On Sun, Mar 24, 2024 at 1:12 AM Michael Garman <
michael.garman at rankthevote.us> wrote:

>
> Perhaps…but this assumes that everyone values the same candidates the
> same. The polls that show that near-majorities of Americans want a third
> party are often taken out of context by people who don’t take into account
> that everyone wants a different third party — I want a socialist party,
> some people want a centrist party, others want a libertarian party, still
> others want a full-fledged Nazi party, etc etc. If most people approve one
> third party candidate and one “lesser evil,” we get lesser evil again.
>
> Which is fine by me if that’s truly who the voters want, but it seems like
> a stretch to me to say that approval solves the lesser-evil problem.
> On Sun, Mar 24, 2024 at 2:42 AM Michael Ossipoff <email9648742 at gmail.com>
> wrote:
>
>> Sorry, one more comment, in answer to a frequent criticism:
>>
>> In Approval:
>>
>> If some or many people approve an unfavorite lesser-evil “compromise”

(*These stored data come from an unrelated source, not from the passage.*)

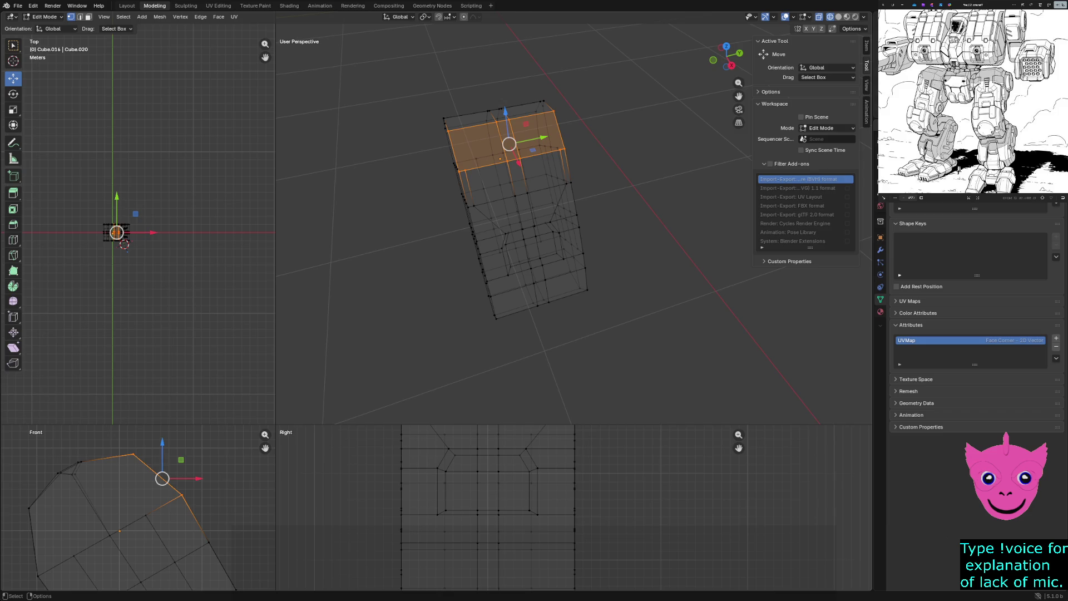
Grow the selection three times across the top faces and check it from several angles.
{"action": "mouse_move", "coordinate": [534, 209]}
{"action": "middle_mouse_down"}
{"action": "mouse_move", "coordinate": [485, 218]}
{"action": "mouse_move", "coordinate": [501, 213]}
{"action": "middle_mouse_up"}
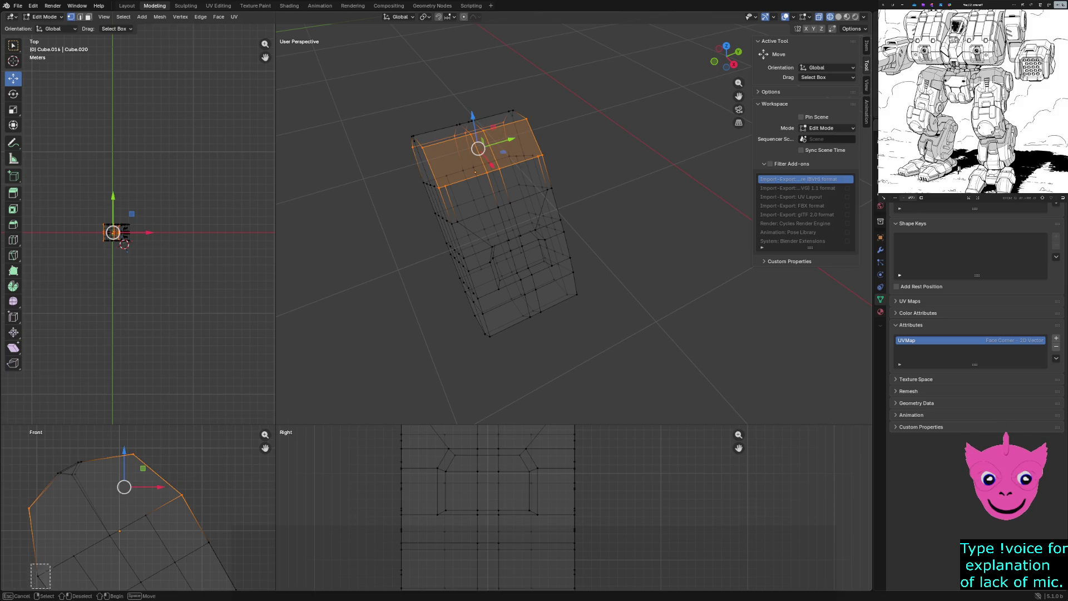
{"action": "key", "text": "ctrl+KP_Add"}
{"action": "key", "text": "ctrl+KP_Add"}
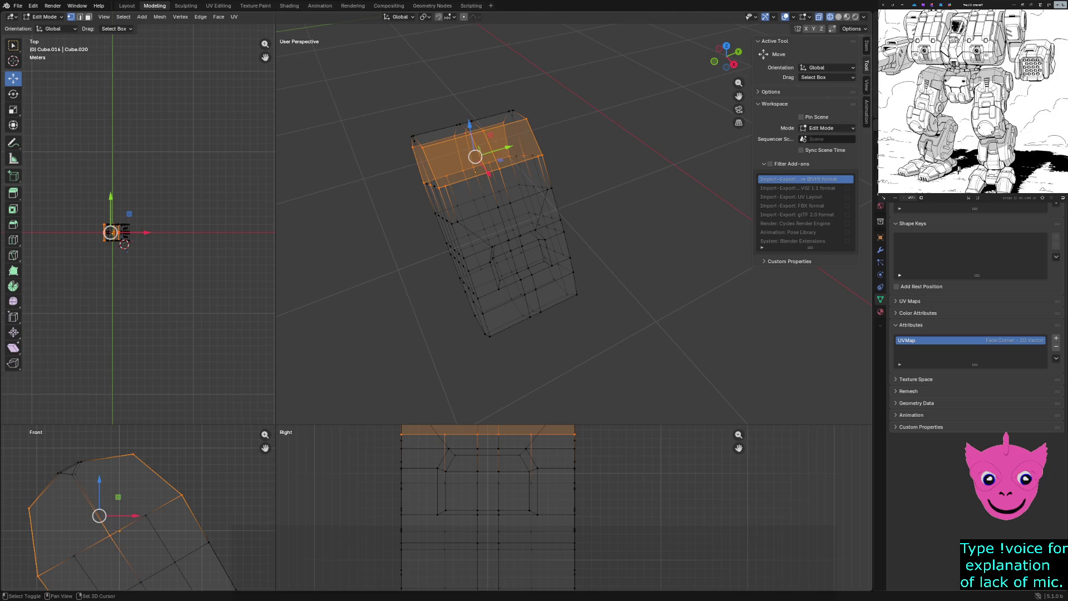
{"action": "key", "text": "ctrl+KP_Add"}
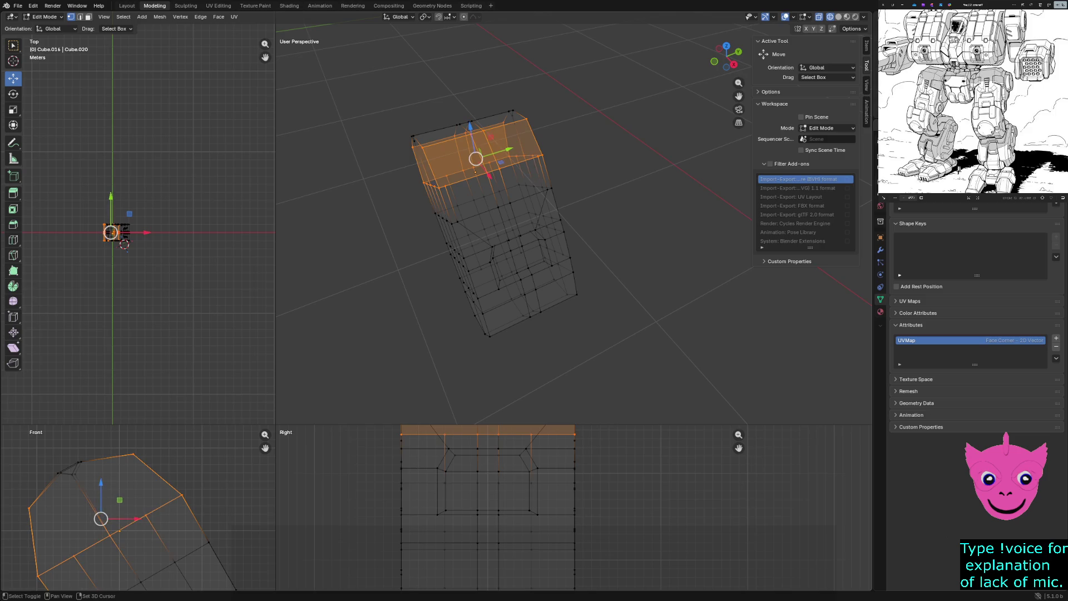
{"action": "key", "text": "ctrl+KP_Add"}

>> (many are going to make the mistake of voting for one in November), then
>> pretty much everyone who approves him also approves better candidates too.
>>
>> But those better candidates will also be approved by people, including
>> me, who would never approve that evil.
>>
>> …& so a better candidate wins & the evil loses.
>>
>>
>> On Sat, Mar 23, 2024 at 18:30 Michael Ossipoff <email9648742 at gmail.com>
>> wrote:
>>
>>> Addendum:
>>>
>>> In the Approval-result, I should have added that there’s no
>>> sincere-vs-strategic issue.
>>>
>>> On Sat, Mar 23, 2024 at 18:27 Michael Ossipoff <email9648742 at gmail.com>
>>> wrote:
>>>
>>>> Approval maximizes the number of people pleasantly-surprised, &/or the
>>>> number who get something they like.
>>>>
>>>> Condorcet:
>>>>
>>>> “This complicated automatic-machine will legalistically tell us who has
>>>> the right to get their way.”
>>>>
>>>> Score:
>>>>
>>>> Robert is right, that people can’t be expected to rate sincerely
>>>> (merit-proportionate) in Score when something is at-stake.
>>>>
>>>> But in polls where nothing material is at-stake, & when people would
>>>> rather find out how liked their favorite is—instead of falsifying to make
>>>> people believe that their favorite is most-liked—then people will rate
>>>> merit-proportionate, & score will meaningfully measure overall merit.